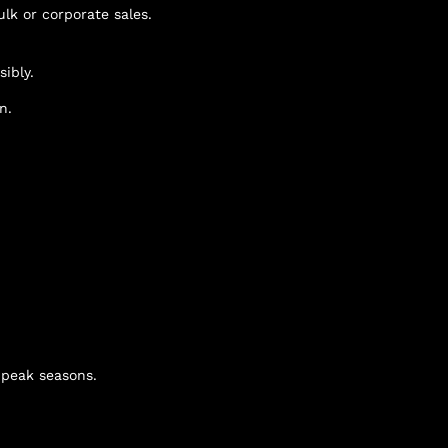
lk or corporate sales.
ibly.
n.
g peak seasons.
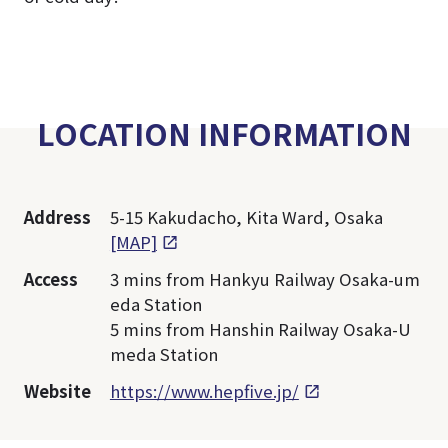
LOCATION INFORMATION
Address
5-15 Kakudacho, Kita Ward, Osaka
[MAP]
Access
3 mins from Hankyu Railway Osaka-um
eda Station
5 mins from Hanshin Railway Osaka-U
meda Station
Website
https://www.hepfive.jp/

※ ※ ※

> Requirement: Copy every line of text from the rows above word for word, keeping the same line breaks, and leave the pictures out.

> Answer space:
lk or corporate sales.
ibly.
n.
g peak seasons.
LOCATION INFORMATION
Address
5-15 Kakudacho, Kita Ward, Osaka
[MAP]
Access
3 mins from Hankyu Railway Osaka-um
eda Station
5 mins from Hanshin Railway Osaka-U
meda Station
Website
https://www.hepfive.jp/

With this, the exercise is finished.